138. Emerging Technologies in Neuroimaging and AI for Enhanced Brain Pattern Analysis and Diagnosis

Rosmary Blanco – PhD Student, Computer Vision (Brain&More), Sano Centre for Computational Medicine, Krakow, PL

Abstract

Neurotechnology is an interdisciplinary field merging neuroscience, engineering, and computer science to study and control the nervous system. Wearable EEG devices capture synchronized oscillatory brain patterns through portable, user-friendly equipment [1]. The emerging perspective of neurodegenerative diseases as ‘oscillopathies’ underscores the utility of this technology in monitoring clinical conditions [2].

EEG presents several challenges, including a low signal-to-noise ratio, non-stationarity, non-linearity, volume conduction phenomena, and variability. Wearable EEG technology adds further complexities: more artifacts, fewer sensors, and lack of control in lab settings and standardization. To address these issues, state-of-the-art preprocessing techniques, advanced signal processing, and efficient feature engineering ML-based approaches have been proposed to improve data quality, handle complexity, and enhance interpretability [3]. 

In this research, multi-modal approaches and effective data modeling were employed to capture the complex spatiotemporal patterns of brain activity. These methods extend beyond traditional EEG approaches, enabling the development of innovative solutions for diagnosing, monitoring, and guiding interventions in neurodegenerative diseases.

First, the integration of EEG and fNIRS data, using a multilayer network model, was explored since these technologies can potentially be used in real-world applications [4]. Then, by integrating diffusion MRI data, we investigated the brain structure-function relationship through graph signal processing. This approach could detect changes in brain activity in the presence of disease-specific structural damage [5].

Finally, a multi-modal approach, integrating cognitive, behavioral, and EEG data, was employed to enhance the performance of an ML model in distinguishing mild cognitive impairment (MCI) from healthy controls. This approach was implemented in a novel wearable EEG-based framework developed as a tool for assessing cognitive impairment.

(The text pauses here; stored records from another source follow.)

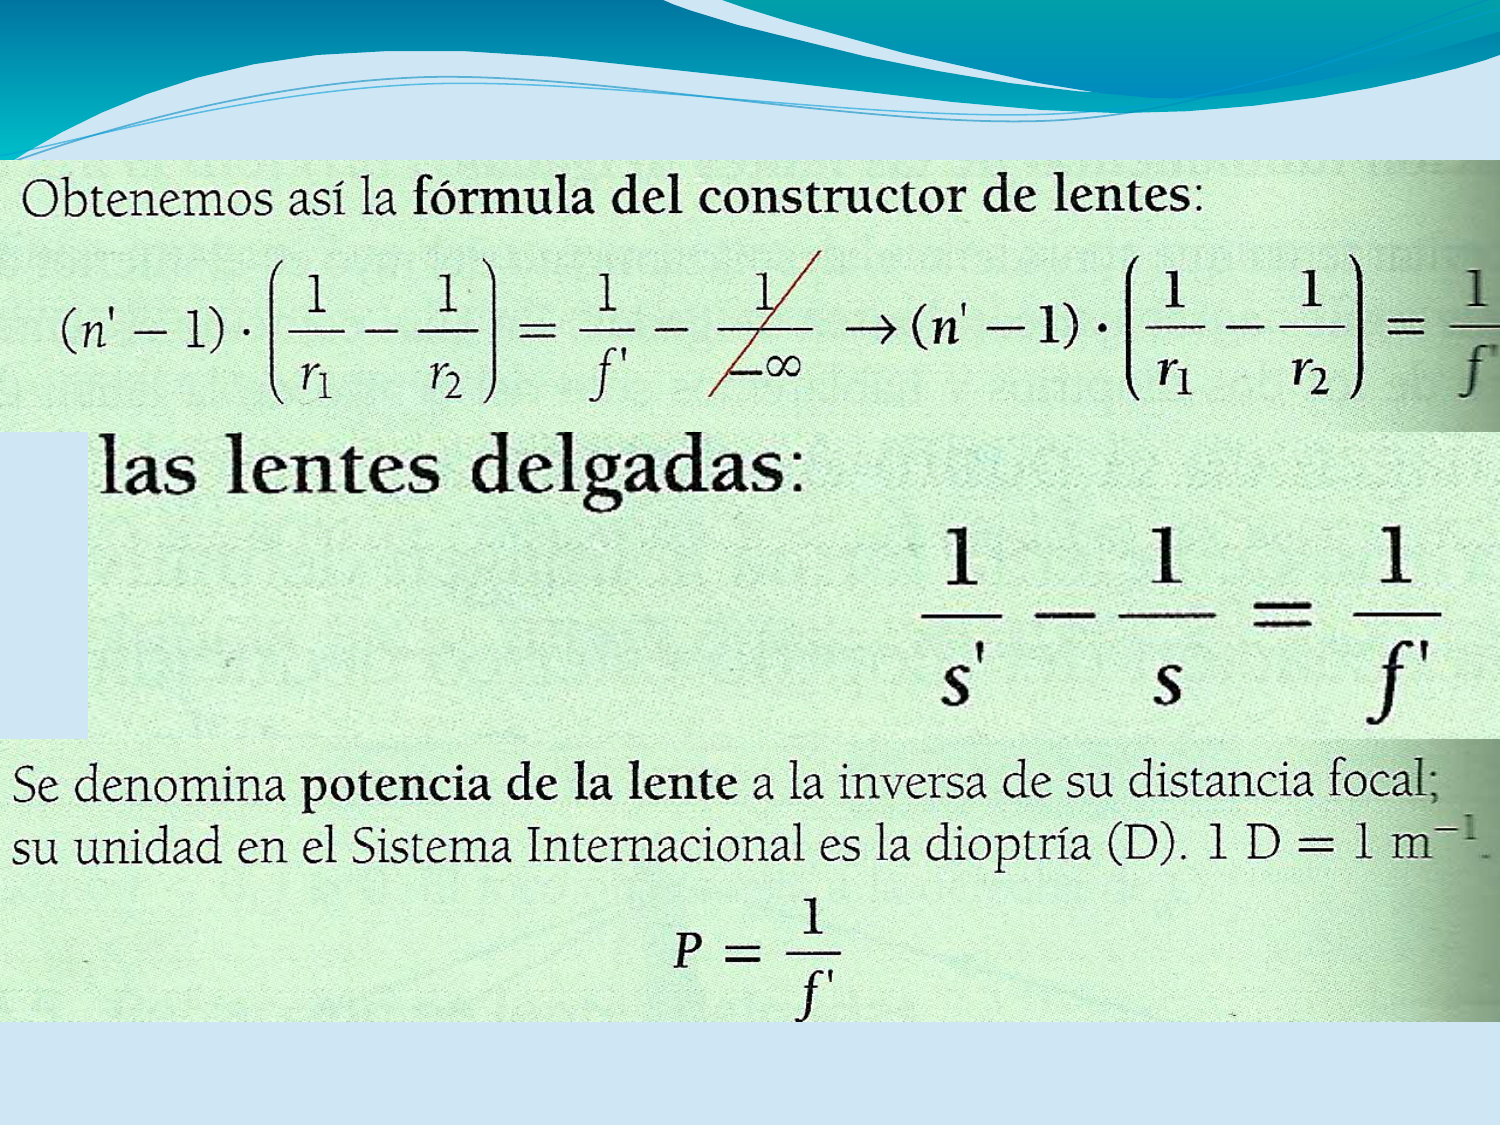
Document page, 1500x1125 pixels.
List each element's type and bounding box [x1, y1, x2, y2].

picture [0, 160, 1500, 1022]
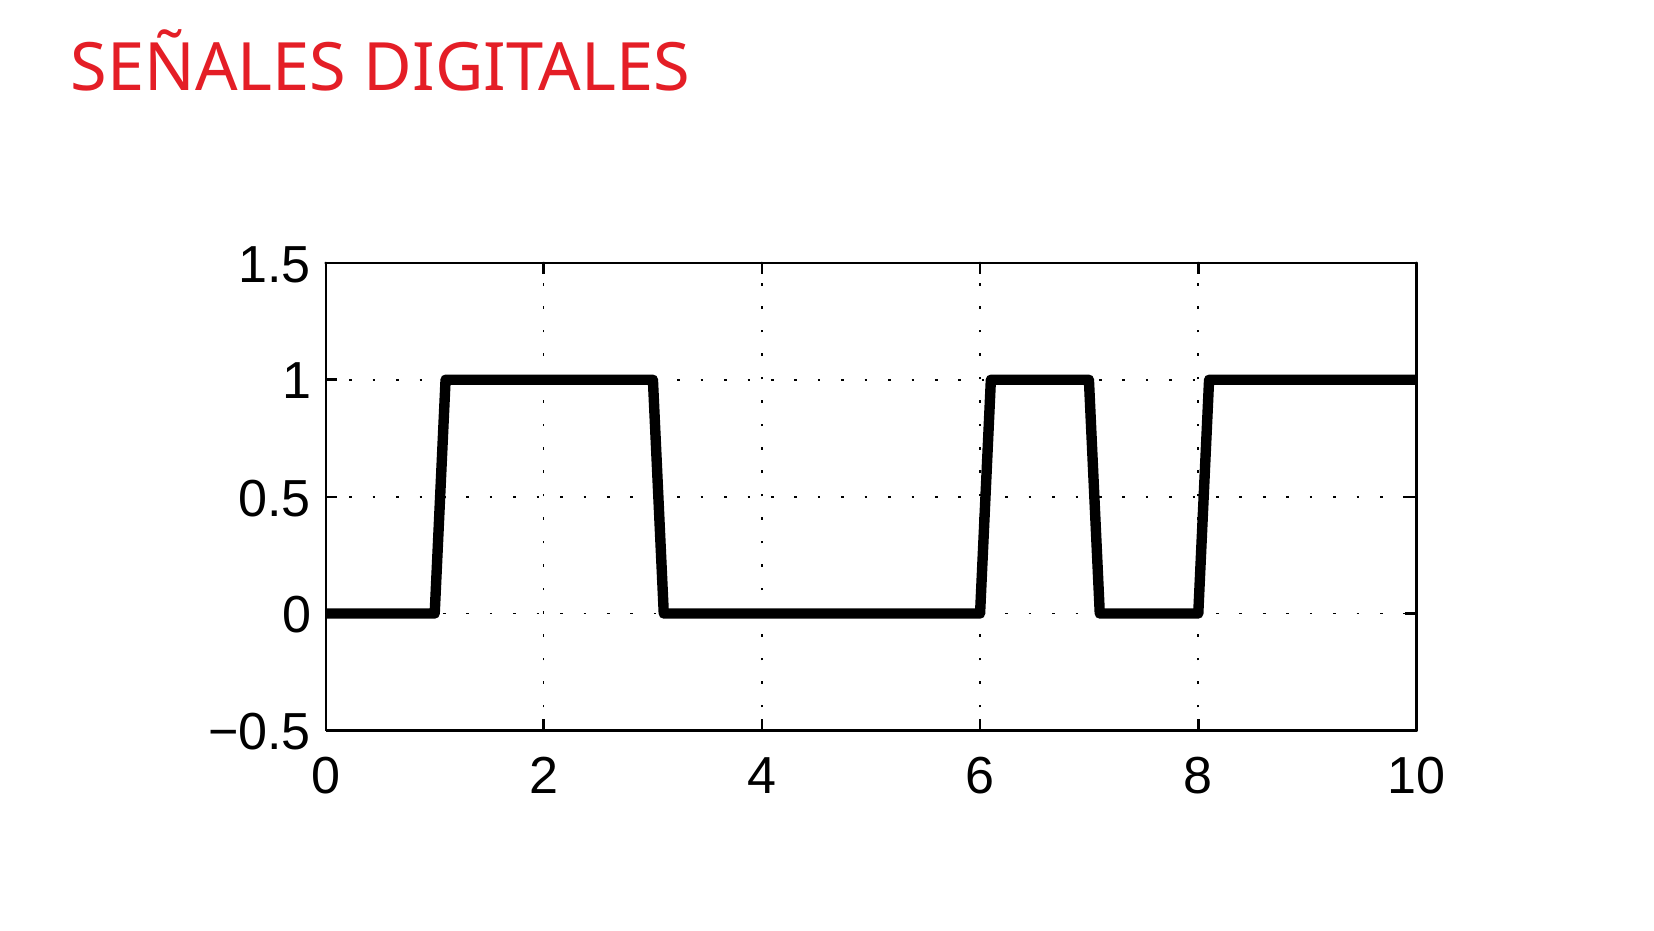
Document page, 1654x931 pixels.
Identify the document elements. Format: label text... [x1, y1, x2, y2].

picture [210, 244, 1444, 795]
title SEÑALES DIGITALES [70, 11, 1347, 118]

Ongoing research aims to investigate whether selected EEG features can track normal aging and distinguish it from MCI, potentially uncovering digital biomarkers of dementia.

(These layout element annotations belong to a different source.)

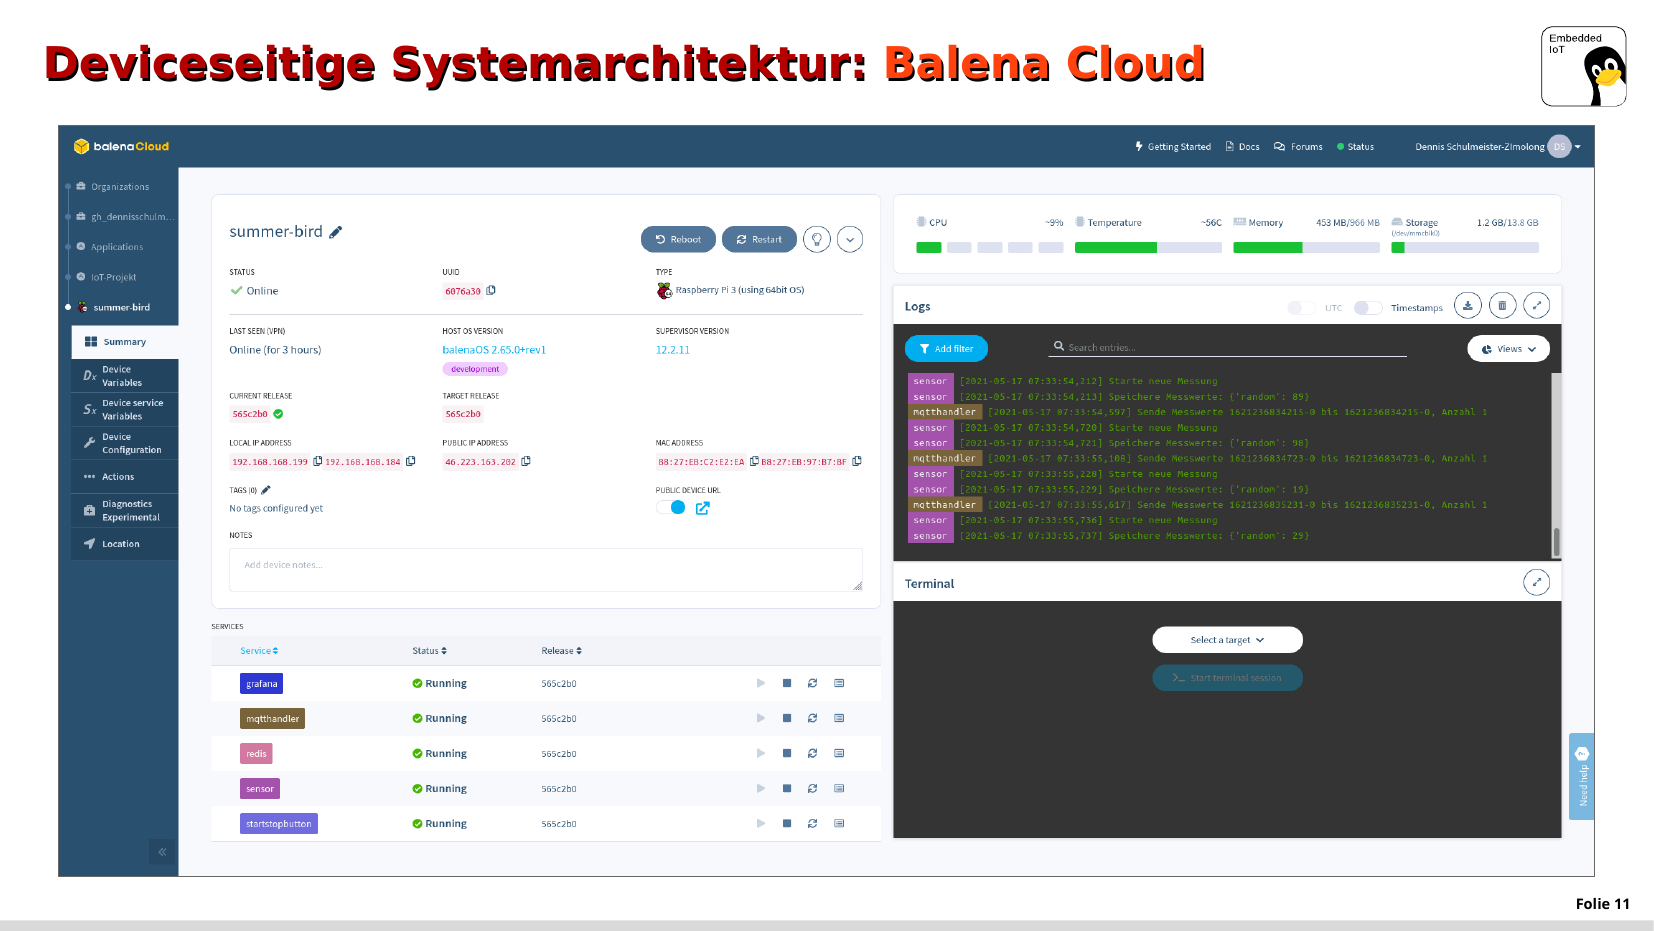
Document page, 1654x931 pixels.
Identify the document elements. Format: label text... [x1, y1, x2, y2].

picture [59, 125, 1595, 876]
title Deviceseitige Systemarchitektur: Balena Cloud [42, 21, 1601, 107]
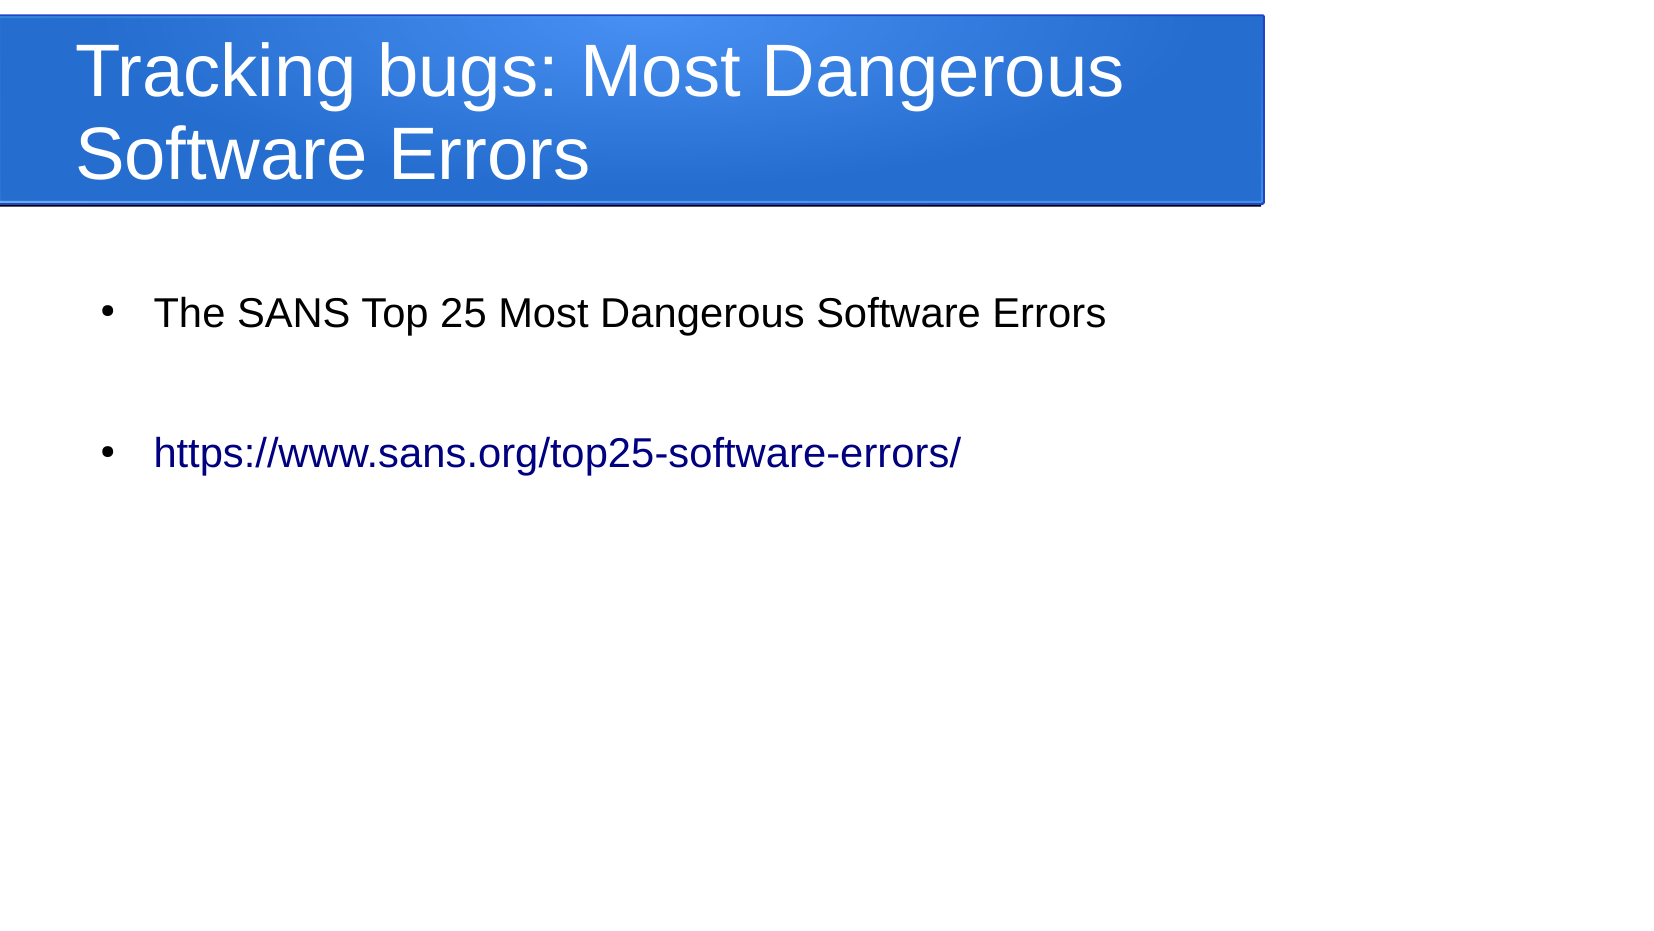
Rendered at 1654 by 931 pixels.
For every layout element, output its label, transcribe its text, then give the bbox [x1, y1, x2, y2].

[1] Zhao, H., Cao, J., Xie, J., Liao, W. H., Lei, Y., Cao, H., … & Bowen, C. (2023). Wearable sensors and features for diagnosis of neurodegenerative diseases: A systematic review. Digital Health, 9, 20552076231173569.

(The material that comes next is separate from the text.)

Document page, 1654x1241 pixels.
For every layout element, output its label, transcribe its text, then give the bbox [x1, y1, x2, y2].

[2] Nimmrich, V., Draguhn, A., & Axmacher, N. (2015). Neuronal network oscillations in neurodegenerative diseases. Neuromolecular medicine, 17, 270-284.

[3] Amer, N. S., & Belhaouari, S. B. (2023). EEG Signal Processing for Medical Diagnosis, Healthcare, and Monitoring: A Comprehensive Review. IEEE Access.

[4] Blanco, R., Koba, C., & Crimi, A. (2023). Investigating the interaction between EEG and fNIRS: a multimodal network analysis of brain connectivity. bioRxiv, 2023-11.

[5] Blanco, R., Preti, M. G., Koba, C., Van De Ville, D., & Crimi, A. (2024). Structure-Function Relationship in Electrical and Hemodynamic Brain Networks: Insights from EEG and fNIRS during Rest and Task States. bioRxiv, 2024-04.

About the author

Rosmary holds a Master of Science in Medical and Molecular Biotechnology from the University of Verona, Italy. Her background is enriched by years of experience in clinical settings in the fields of neurology, neurosurgery, and neurorehabilitation. Her research has been dedicated to complex electrophysiological signal processing, focusing particularly on EEG source imaging and network analysis in epilepsy. At Sano, she is actively involved in research in network neuroscience to study the large-scale brain networks underlying neuronal communication, cognition, and human behavior, as well as in neurotechnology to explore their applications in real-world scenarios to aid decision-making and support diagnosis.